As you draft your estate plan, you begin by listing out the assets that you want to pass on to your children. You may have a significant amount of financial assets that you’ve saved up. You hope it can provide some financial stability to the next generation. Maybe you can help your grandchildren go to college or help your own adult children start businesses or buy family homes.
At the same time, though, you realize that you are probably going to have some debt left when you pass away. If you don’t plan for it at all, you could have significant debt like medical bills or a home mortgage. But even if you plan ahead, you’re likely just to have credit card bills, utility payments, property taxes and income taxes that will all have to be paid after you pass away. Are your children going to inherit these debts?

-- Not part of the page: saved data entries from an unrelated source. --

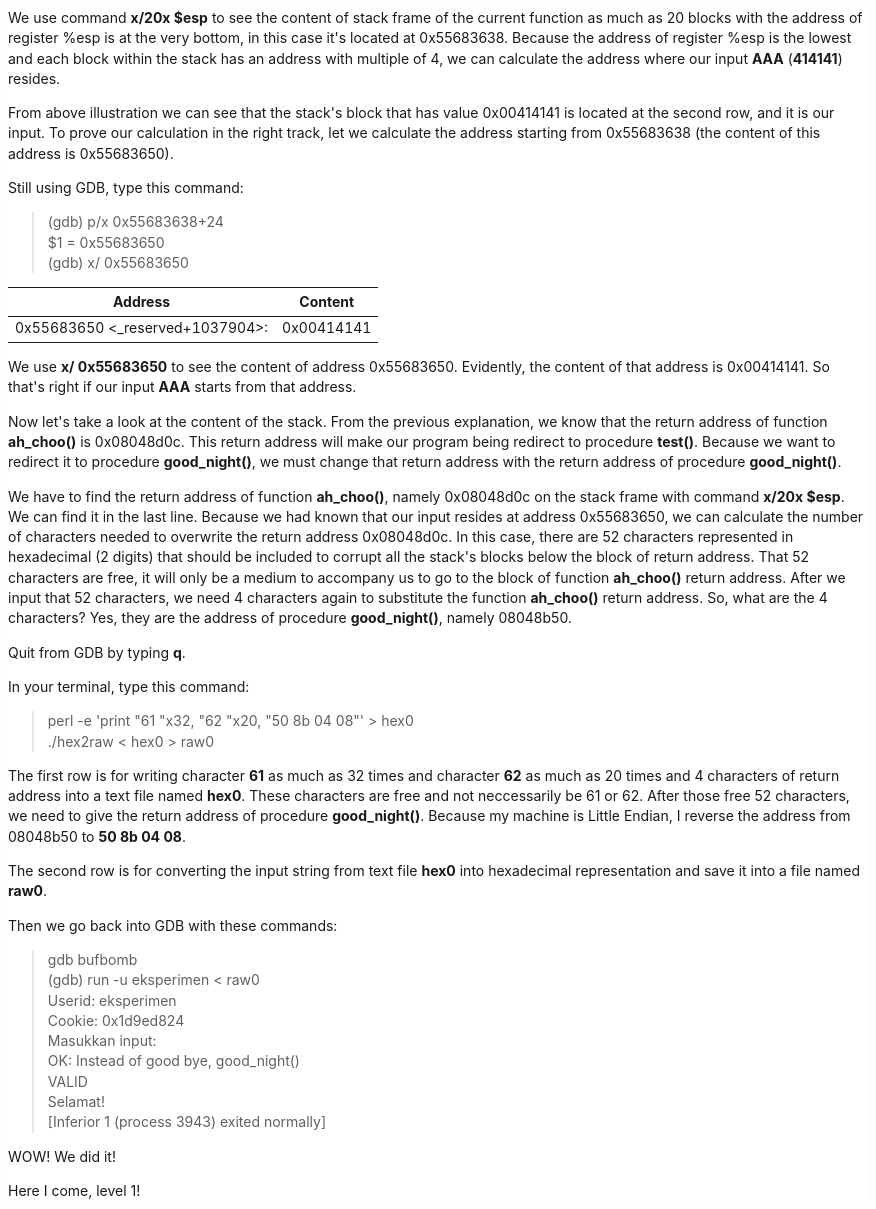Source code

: We use command **x/20x $esp** to see the content of stack frame of the current function as much as 20 blocks with the address of register %esp is at the very bottom, in this case it's located at 0x55683638. Because the address of register %esp is the lowest and each block within the stack has an address with multiple of 4, we can calculate the address where our input **AAA** (**414141**) resides.
 
From above illustration we can see that the stack's block that has value 0x00414141 is located at the second row, and it is our input. To prove our calculation in the right track, let we calculate the address starting from 0x55683638 (the content of this address is 0x55683650). 

Still using GDB, type this command:  
 
> (gdb) p/x 0x55683638+24<br />
> $1 = 0x55683650<br />
> (gdb) x/ 0x55683650<br />

Address | Content
--- | ---
0x55683650 <_reserved+1037904>:  |  0x00414141<br />

We use **x/ 0x55683650** to see the content of address 0x55683650. Evidently, the content of that address is 0x00414141. So that's right if our input **AAA** starts from that address.

Now let's take a look at the content of the stack. From the previous explanation, we know that the return address of function **ah_choo()** is 0x08048d0c. This return address will make our program being redirect to procedure **test()**. Because we want to redirect it to procedure **good_night()**, we must change that return address with the return address of procedure **good_night()**.
   
We have to find the return address of function **ah_choo()**, namely 0x08048d0c on the stack frame with command **x/20x $esp**. We can find it in the last line. Because we had known that our input resides at address 0x55683650, we can calculate the number of characters needed to overwrite the return address 0x08048d0c. In this case, there are 52 characters represented in hexadecimal (2 digits) that should be included to corrupt all the stack's blocks below the block of return address. That 52 characters are free, it will only be a medium to accompany us to go to the block of function **ah_choo()** return address. After we input that 52 characters, we need 4 characters again to substitute the function **ah_choo()** return address. So, what are the 4 characters? Yes, they are the address of procedure **good_night()**, namely 08048b50.

Quit from GDB by typing **q**.

In your terminal, type this command:

> perl -e 'print "61 "x32, "62 "x20, "50 8b 04 08"' > hex0<br />
> ./hex2raw < hex0 > raw0

The first row is for writing character **61** as much as 32 times and character **62** as much as 20 times and 4 characters of return address into a text file named **hex0**. These characters are free and not neccessarily be 61 or 62. After those free 52 characters, we need to give the return address of procedure **good_night()**. Because my machine is Little Endian, I reverse the address from 08048b50 to **50 8b 04 08**. 

The second row is for converting the input string from text file **hex0** into hexadecimal representation and save it into a file named **raw0**.
 
Then we go back into GDB with these commands:

> gdb bufbomb<br />
> (gdb) run -u eksperimen < raw0<br />
> Userid: eksperimen<br />
> Cookie: 0x1d9ed824<br />
> Masukkan input:<br />
> OK: Instead of good bye, good_night()<br />
> VALID<br />
> Selamat!<br />
> [Inferior 1 (process 3943) exited normally]<br />

WOW! We did it!

Here I come, level 1!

Your estate can pay off the debt
Your children will not directly inherit your debt unless they co-signed with you on a loan or a financial account. But they’re not typically going to inherit your credit card debt or be personally responsible for your home mortgage.
That said, your estate has to pay off the debt before assets can be transferred to your beneficiaries, in most cases. This means money would have to be taken from your bank accounts, by your estate executor, and used to pay taxes or final bills. Your children would then inherit the money you intended – minus these costs. So their own inheritance totals can decline, although they are not taking on debt.
Planning in advance can help things go smoothly for your family. Make sure you know what steps to take when drafting an estate plan.